Ferrugem no horizonte

Uma das dores na vida de um cristão é a diferença de objectivos nessa mesma vida. Um cristão necessariamente acha secundário coisas como ganhar uma partida de futebol, torcer e celebrar vitórias da selecção nacional de futebol, tirar um curso universitário, casar, ver os filhos casarem-se, ser aumentado no ordenado, comprar um carro novo, ter uma reforma que dê para passear, sobreviver a um acidente, a morte de um familiar, e por aí em diante. A análise fria não pode deduzir muito mais para além disto. No fim, há os que se salvam e os que não se salvam, e o resultado desta partida é o disparatadamente mais importante de todos. E Jesus dizia para não ajuntarmos tesouros na terra onde a traça e a ferrugem consomem, e só um evangélico baptista americano da linha dura de entre os fundamentalistas é podia pensar que Jesus estava a falar apenas em brincar aos tesouros dos piratas (enterrar literalmente moedas debaixo do chão). Até porque depois, seguem-se os tesouros que devemos ajuntar, no Céu, onde não há traças nem ferrugem.

Se por acaso o sorriso do cristão não for suficientemente rasgado quando o seu amigo não crente tirar o curso, não deve ser levado a mal. Há uma alegria possível e sincera na alegria do próximo. Mas a tal análise fria relembra que no fundo, só está a enterrar o tesouro um pouco mais fundo.

Thursday, June 07, 2007

Desancar Dawkins 2

Um Dawkins deve estar para um Hawking, assim como um fato de treino Reelook para um fato de treino Reebok.

Desancar Dawkins 1

Quando fui visitar o site do Richard Dawkins, era porque pensava que lá encontraria a vanguarda dos inimigos da fé religiosa. De certo modo, foi isso que encontrei, mas apenas numa segunda análise. Eis um exemplo:


What is your opinion about Stalin and Hitler as atheists?
I have said in my book that Hitler was not at all atheist, as he was religiously biased against Jewish people. Stalin was following communism dogmatically. (…) Being atheist does not ask you to become dogmatic or atheist (…)

Convido a reparar como ele descarta da sua tendência os elementos conhecidos por serem menos amistosos. É como o Beto e alguns benfiquistas. Se alguém seguir ao ateísmo como deve ser, é ateu. Se for pecador, é lançada para fora da cidade.
E este direito é universal?


You ignore the best of religion and instead you attack crude, rabblerousing chancers like Ted Haggard, Jerry Falwell and Pat Robertson, rather than facing up to sophisticated theologians like Bohnhoeffer and the Archbishop of Canterbury.

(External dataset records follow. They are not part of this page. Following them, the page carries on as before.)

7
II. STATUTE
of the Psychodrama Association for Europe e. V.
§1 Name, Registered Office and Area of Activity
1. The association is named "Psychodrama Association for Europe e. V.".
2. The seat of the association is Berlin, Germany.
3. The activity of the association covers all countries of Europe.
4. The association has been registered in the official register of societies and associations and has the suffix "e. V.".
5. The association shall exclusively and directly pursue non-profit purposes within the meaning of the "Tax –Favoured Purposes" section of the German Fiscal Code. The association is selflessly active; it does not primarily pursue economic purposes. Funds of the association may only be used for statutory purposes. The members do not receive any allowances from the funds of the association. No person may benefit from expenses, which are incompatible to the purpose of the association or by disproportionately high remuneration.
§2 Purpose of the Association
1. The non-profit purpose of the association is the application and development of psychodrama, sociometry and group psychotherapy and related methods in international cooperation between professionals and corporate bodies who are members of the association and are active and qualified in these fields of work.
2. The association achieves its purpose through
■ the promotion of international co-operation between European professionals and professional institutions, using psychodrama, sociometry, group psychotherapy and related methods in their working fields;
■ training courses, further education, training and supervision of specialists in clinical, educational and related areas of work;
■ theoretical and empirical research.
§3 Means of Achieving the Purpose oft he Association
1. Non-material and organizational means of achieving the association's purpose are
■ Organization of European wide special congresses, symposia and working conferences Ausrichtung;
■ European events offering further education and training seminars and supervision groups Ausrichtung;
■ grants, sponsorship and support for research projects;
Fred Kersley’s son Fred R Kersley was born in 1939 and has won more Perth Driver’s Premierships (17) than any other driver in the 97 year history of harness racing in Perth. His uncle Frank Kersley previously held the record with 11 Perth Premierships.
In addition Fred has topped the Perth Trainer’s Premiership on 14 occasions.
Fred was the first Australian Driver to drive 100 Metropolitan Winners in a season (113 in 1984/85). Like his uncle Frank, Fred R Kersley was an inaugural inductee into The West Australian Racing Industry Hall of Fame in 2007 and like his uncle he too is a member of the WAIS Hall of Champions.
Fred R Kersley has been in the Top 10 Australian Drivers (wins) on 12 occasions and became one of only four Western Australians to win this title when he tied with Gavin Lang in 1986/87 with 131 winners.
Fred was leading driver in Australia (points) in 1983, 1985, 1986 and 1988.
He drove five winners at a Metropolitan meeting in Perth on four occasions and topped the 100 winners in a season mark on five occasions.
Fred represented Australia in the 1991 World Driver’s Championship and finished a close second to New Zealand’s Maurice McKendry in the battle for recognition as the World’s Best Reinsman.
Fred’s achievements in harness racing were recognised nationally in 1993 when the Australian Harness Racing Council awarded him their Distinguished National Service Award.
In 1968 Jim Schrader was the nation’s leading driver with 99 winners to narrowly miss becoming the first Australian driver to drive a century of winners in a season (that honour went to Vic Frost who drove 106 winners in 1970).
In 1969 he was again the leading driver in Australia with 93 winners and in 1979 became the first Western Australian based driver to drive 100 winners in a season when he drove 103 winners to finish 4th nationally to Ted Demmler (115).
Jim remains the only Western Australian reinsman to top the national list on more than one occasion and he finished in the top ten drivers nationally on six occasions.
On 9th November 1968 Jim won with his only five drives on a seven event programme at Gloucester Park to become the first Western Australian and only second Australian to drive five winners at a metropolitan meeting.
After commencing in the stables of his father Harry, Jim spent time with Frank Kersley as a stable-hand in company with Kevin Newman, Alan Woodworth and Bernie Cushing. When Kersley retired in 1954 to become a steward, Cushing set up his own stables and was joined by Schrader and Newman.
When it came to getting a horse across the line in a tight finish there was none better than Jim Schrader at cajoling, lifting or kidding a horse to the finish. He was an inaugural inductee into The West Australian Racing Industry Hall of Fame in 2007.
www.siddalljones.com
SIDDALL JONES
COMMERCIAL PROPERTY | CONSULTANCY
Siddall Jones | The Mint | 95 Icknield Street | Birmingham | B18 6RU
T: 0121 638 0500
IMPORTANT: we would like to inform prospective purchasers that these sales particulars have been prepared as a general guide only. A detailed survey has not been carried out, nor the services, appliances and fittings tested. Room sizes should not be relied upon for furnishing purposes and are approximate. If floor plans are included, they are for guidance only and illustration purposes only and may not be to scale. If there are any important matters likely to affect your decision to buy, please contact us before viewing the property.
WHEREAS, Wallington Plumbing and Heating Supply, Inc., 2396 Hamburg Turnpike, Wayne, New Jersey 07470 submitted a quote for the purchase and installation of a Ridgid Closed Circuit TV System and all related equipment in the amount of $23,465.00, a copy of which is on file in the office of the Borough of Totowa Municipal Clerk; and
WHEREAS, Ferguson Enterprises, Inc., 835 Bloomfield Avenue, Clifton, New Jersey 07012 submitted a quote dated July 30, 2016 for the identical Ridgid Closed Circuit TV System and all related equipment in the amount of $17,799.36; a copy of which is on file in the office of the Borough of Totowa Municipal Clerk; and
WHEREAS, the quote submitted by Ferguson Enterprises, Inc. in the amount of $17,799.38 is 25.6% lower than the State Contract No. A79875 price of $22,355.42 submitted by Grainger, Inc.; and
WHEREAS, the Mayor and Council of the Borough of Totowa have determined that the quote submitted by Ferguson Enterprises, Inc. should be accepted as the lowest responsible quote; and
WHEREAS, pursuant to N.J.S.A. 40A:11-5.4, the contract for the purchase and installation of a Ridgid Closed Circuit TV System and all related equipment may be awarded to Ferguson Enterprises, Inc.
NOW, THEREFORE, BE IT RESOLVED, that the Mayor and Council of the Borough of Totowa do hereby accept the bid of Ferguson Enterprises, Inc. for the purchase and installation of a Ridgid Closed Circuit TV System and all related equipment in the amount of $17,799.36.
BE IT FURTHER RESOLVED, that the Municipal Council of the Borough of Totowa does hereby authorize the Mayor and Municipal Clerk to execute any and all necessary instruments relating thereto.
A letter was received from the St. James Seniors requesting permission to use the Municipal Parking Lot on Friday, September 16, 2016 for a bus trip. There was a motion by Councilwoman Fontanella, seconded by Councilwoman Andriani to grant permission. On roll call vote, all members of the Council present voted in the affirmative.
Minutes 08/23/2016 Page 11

If subtle, nuanced religion predominated, the world would be a better place and I would have written a different book. The melancholy truth is that decent understated religion is numerically negligible. (…)

Não, os religiosos já têm de pagar pelos maus religiosos. A religião tem de se preocupar com os efeitos práticos (não utópicos, claro) da sua existência no mundo, enquanto que o ateísmo só tem de se preocupar com os efeitos práticos da religião no mundo. E com os possíveis efeitos do ateísmo no mundo.

É demasiado fácil achar buracos na argumentação de Dawkins. Este sim é o perigo da sua argumentação, a vaidade que possa surgir quando é tão fácil dar troco à argumentação de um físico. É o problema da falta de exercício, porque, como diz a máxima, uma mente desocupada é a oficina do Diabo. No dia em que um cristão se recusar a discutir estas coisas só porque acha que vai ser uma perda de tempo, tornou-se menos cristão.

Friday, June 01, 2007

Blogues, choque, divagação, conclusão

Quando cheguei aos blogues, fui tomado por um entusiasmo desmedido entusiasmo. Finalmente, encontrar não uma ou duas, mas várias mentes que pensavam mais ou menos como eu e tinham chegado a uma mesma meia dúzia de conclusões que, penso eu, são parte estruturante da formação da personalidade de uma pessoa. Não foi só gostar, foi sentir identificado.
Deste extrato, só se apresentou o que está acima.